BJohnM
2010-08-05 13:41:48

Tex Taylor is right, marriage was, prior to the mid 1800s mostly a religious institution. But let’s be totally clear about the history of marriage. The Catholic Church actually had formalized rights to sanctify same-sex relationships (those darned Greeks and Romans who ran things back then you know) before a formal liturgy for straight marriage. Back at the beginning of marriage (you know, traditional marriage) women were property, and in biblical times, polygamy was common and accepted.

So Tex, even the “religious” definition of marriage has changed much over time, so it’s that whole institution that’s under-girded society for millenia thing after all.

Then, people started getting divorces and annulments, and some of the wealthier noble women wanted their share, and the Church decided it wanted no part of having to divide up property, so the Church itself gave over the control of marriage to the government. All they wanted to do was have weddings and the nice receptions that followed.

So here’s the rub in all this. Once the church turned over marriage to the government, it became a civil issue. But people, through the government, still kept piling benefits on married people…legal, property, tax, and all sorts of other benefits. So it became, like it or not Tex, a civil institution to which a large portion of government-funded and mandated benefits accrue.

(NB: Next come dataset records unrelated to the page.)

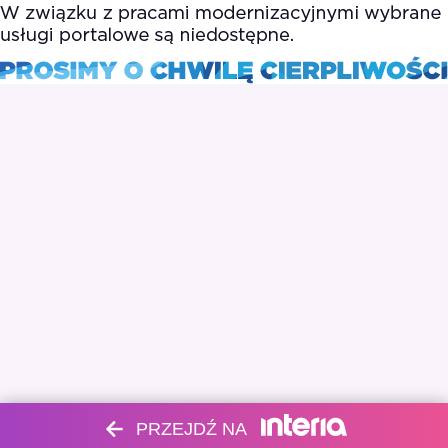
PRZEJDŹ NA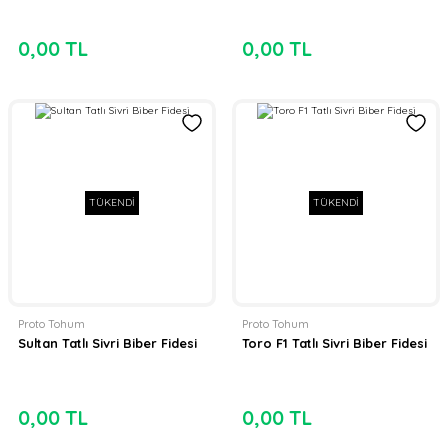
0,00 TL
0,00 TL
TÜKENDİ
TÜKENDİ
Proto Tohum
Proto Tohum
Sultan Tatlı Sivri Biber Fidesi
Toro F1 Tatlı Sivri Biber Fidesi
0,00 TL
0,00 TL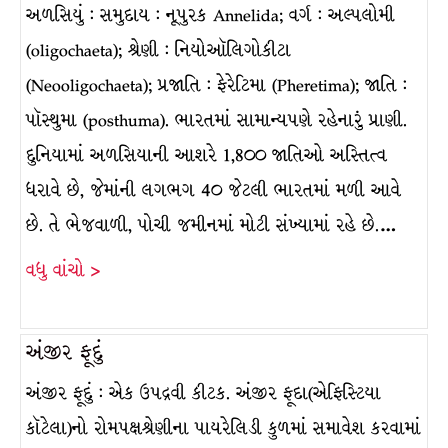
અળસિયું : સમુદાય : નૂપુરક Annelida; વર્ગ : અલ્પલોમી
(oligochaeta); શ્રેણી : નિયોઑલિગોકીટા
(Neooligochaeta); પ્રજાતિ : ફેરેટિમા (Pheretima); જાતિ :
પૉસ્થુમા (posthuma). ભારતમાં સામાન્યપણે રહેનારું પ્રાણી.
દુનિયામાં અળસિયાની આશરે 1,8૦૦ જાતિઓ અસ્તિત્વ
ધરાવે છે, જેમાંની લગભગ 4૦ જેટલી ભારતમાં મળી આવે
છે. તે ભેજવાળી, પોચી જમીનમાં મોટી સંખ્યામાં રહે છે.…
વધુ વાંચો >
અંજીર ફૂદું
અંજીર ફૂદું : એક ઉપદ્રવી કીટક. અંજીર ફૂદા(એફિસ્ટિયા
કૉટેલા)નો રોમપક્ષશ્રેણીના પાયરેલિડી કુળમાં સમાવેશ કરવામાં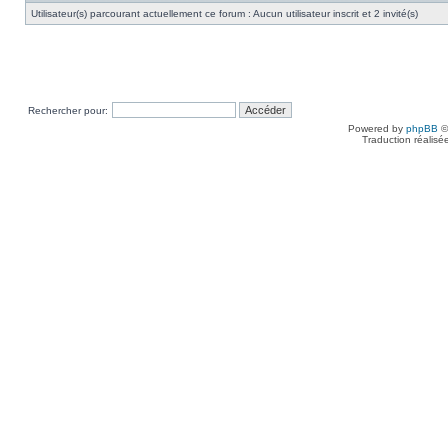
Utilisateur(s) parcourant actuellement ce forum : Aucun utilisateur inscrit et 2 invité(s)
Rechercher pour:
Powered by
phpBB
©
Traduction réalisé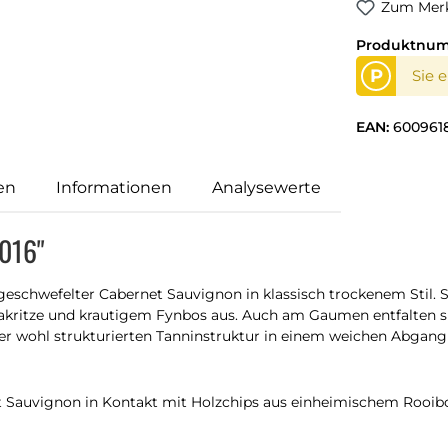
Zum Merk
Produktnu
P
Sie 
EAN:
600961
en
Informationen
Analysewerte
2016"
geschwefelter Cabernet Sauvignon in klassisch trockenem Stil.
akritze und krautigem Fynbos aus. Auch am Gaumen entfalten s
er wohl strukturierten Tanninstruktur in einem weichen Abgang
t Sauvignon in Kontakt mit Holzchips aus einheimischem Rooib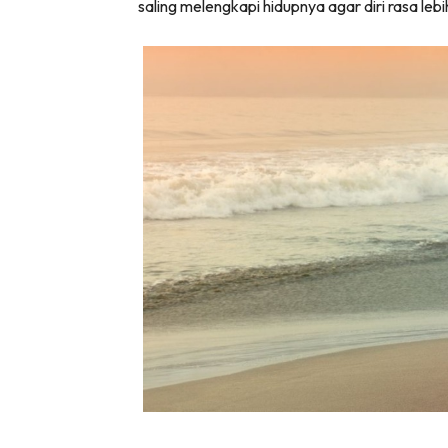
saling melengkapi hidupnya agar diri rasa lebi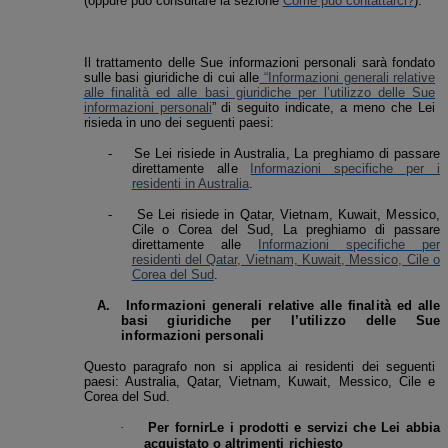
(oppure può consultare la sezione
Come può contattarci?
)
.
Il trattamento delle Sue informazioni personali sarà fondato
sulle basi giuridiche di cui alle
“
Informazioni generali relative
alle finalità ed alle basi giuridiche per l’utilizzo delle Sue
informazioni personali
” di seguito indicate, a meno che Lei
risieda in uno dei seguenti paesi:
-
Se Lei risiede in Australia, La preghiamo di passare
direttamente alle
Informazioni specifiche per
i
residenti in Australia
.
-
Se Lei risiede in Qatar, Vietnam, Kuwait, Messico,
Cile o Corea del Sud, La preghiamo di passare
direttamente alle
Informazioni specifiche per
residenti del Qatar, Vietnam, Kuwait, Messico, Cile o
Corea del Sud
.
A.
Informazioni generali relative alle finalità ed alle
basi giuridiche per l’utilizzo delle Sue
informazioni personali
Questo paragrafo non si applica ai residenti dei seguenti
paesi: Australia, Qatar, Vietnam, Kuwait, Messico, Cile e
Corea del Sud.
·
Per fornirLe i prodotti e servizi che Lei abbia
acquistato o altrimenti richiesto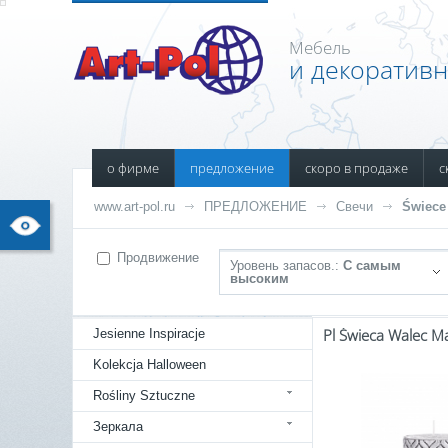
Мебель
и декоратив
о фирме
предложение
скоро в продаже
с
www.art-pol.ru
ПРЕДЛОЖЕНИЕ
Свечи
Świece
Продвижение
Уровень запасов.:
С самым
высоким
Jesienne Inspiracje
Kolekcja Halloween
Rośliny Sztuczne
Зеркала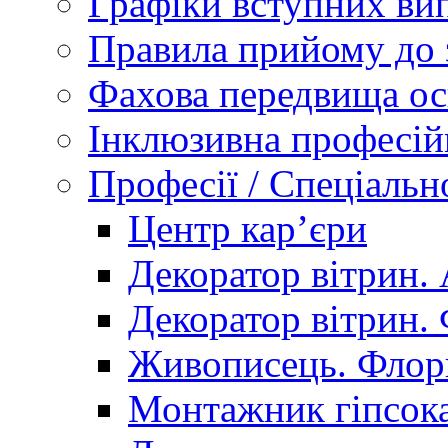
Графіки вступних вип
Правила прийому до 
Фахова передвища ос
Інклюзивна професій
Професії / Спеціальн
Центр кар’єри
Декоратор вітрин. 
Декоратор вітрин. 
Живописець. Флор
Монтажник гіпсока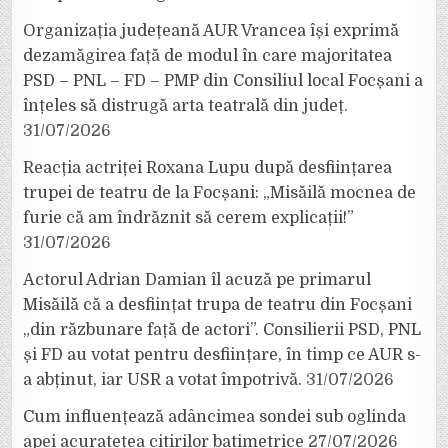
Organizația județeană AUR Vrancea își exprimă
dezamăgirea față de modul în care majoritatea
PSD – PNL – FD – PMP din Consiliul local Focșani a
înțeles să distrugă arta teatrală din județ.
31/07/2026
Reacția actriței Roxana Lupu după desființarea
trupei de teatru de la Focșani: „Misăilă mocnea de
furie că am îndrăznit să cerem explicații!”
31/07/2026
Actorul Adrian Damian îl acuză pe primarul
Misăilă că a desființat trupa de teatru din Focșani
„din răzbunare față de actori”. Consilierii PSD, PNL
și FD au votat pentru desființare, în timp ce AUR s-
a abținut, iar USR a votat împotrivă.
31/07/2026
Cum influențează adâncimea sondei sub oglinda
apei acuratețea citirilor batimetrice
27/07/2026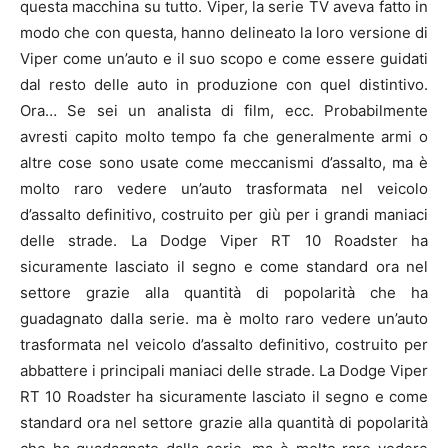
questa macchina su tutto. Viper, la serie TV aveva fatto in
modo che con questa, hanno delineato la loro versione di
Viper come un’auto e il suo scopo e come essere guidati
dal resto delle auto in produzione con quel distintivo.
Ora… Se sei un analista di film, ecc. Probabilmente
avresti capito molto tempo fa che generalmente armi o
altre cose sono usate come meccanismi d’assalto, ma è
molto raro vedere un’auto trasformata nel veicolo
d’assalto definitivo, costruito per giù per i grandi maniaci
delle strade. La Dodge Viper RT 10 Roadster ha
sicuramente lasciato il segno e come standard ora nel
settore grazie alla quantità di popolarità che ha
guadagnato dalla serie. ma è molto raro vedere un’auto
trasformata nel veicolo d’assalto definitivo, costruito per
abbattere i principali maniaci delle strade. La Dodge Viper
RT 10 Roadster ha sicuramente lasciato il segno e come
standard ora nel settore grazie alla quantità di popolarità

The founders, though struggling withe issue of equality for all themselves, we smart enough to know that America should move towards that very ideal. They wrote a Constitution that says, in civil matters, everyone gets treated equally. To make sure of that, they didn’t form a democracy, the gave us a democratic republic. In our form of government, the majority rules, but they can never take away equal rights from the minority…that’s in the Constitution. That’s why there are checks and balances and an independent judiciary.

So the question is Tex, how would you feel if we voted to outlaw your particular religion? You’d scream bloody murder, and pull out your copy of the Constitution and start quoting. This sense of entitlement just amazes me. Just because you are in the majority does not give you the right to vote on my rights. That attitude is as un-American as it gets, and flies in the face of what the founders intended. As my grandfather would say, “your right to swing your fist stops at the tip of my nose.” You don’t get to vote in a law that says otherwise, and unless your only motivation is hate, why would you want to?

It’s really sad how little of history and civics people bother to understand these days.